--- Required work ---
Set out every line of text in the records below as a numbered list, skipping blank lines and leaving the pictures out.

--- Material provided ---
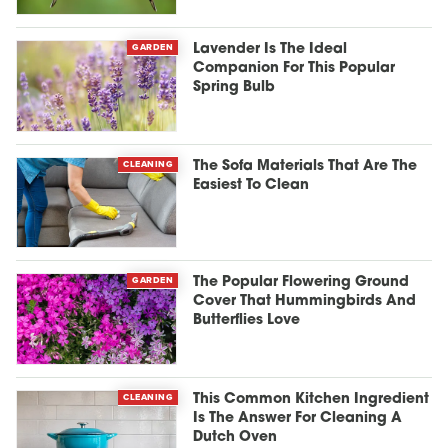
GARDEN
Lavender Is The Ideal
Companion For This Popular
Spring Bulb
CLEANING
The Sofa Materials That Are The
Easiest To Clean
GARDEN
The Popular Flowering Ground
Cover That Hummingbirds And
Butterflies Love
CLEANING
This Common Kitchen Ingredient
Is The Answer For Cleaning A
Dutch Oven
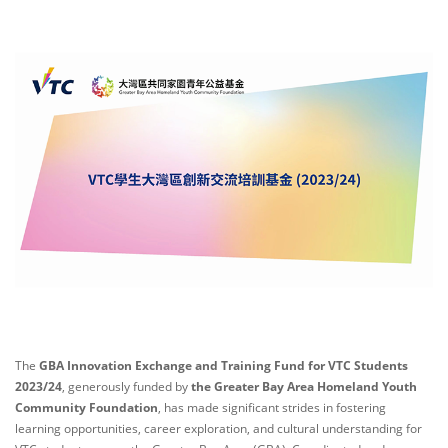
The
GBA Innovation Exchange and Training Fund for VTC Students
2023/24
, generously funded by
the Greater Bay Area Homeland Youth
Community Foundation
, has made significant strides in fostering
learning opportunities, career exploration, and cultural understanding for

--- Response for this exercise ---
1. GARDEN
2. Lavender Is The Ideal
3. Companion For This Popular
4. Spring Bulb
5. CLEANING
6. The Sofa Materials That Are The
7. Easiest To Clean
8. GARDEN
9. The Popular Flowering Ground
10. Cover That Hummingbirds And
11. Butterflies Love
12. CLEANING
13. This Common Kitchen Ingredient
14. Is The Answer For Cleaning A
15. Dutch Oven
16. The
17. GBA Innovation Exchange and Training Fund for VTC Students
18. 2023/24
19. , generously funded by
20. the Greater Bay Area Homeland Youth
21. Community Foundation
22. , has made significant strides in fostering
23. learning opportunities, career exploration, and cultural understanding for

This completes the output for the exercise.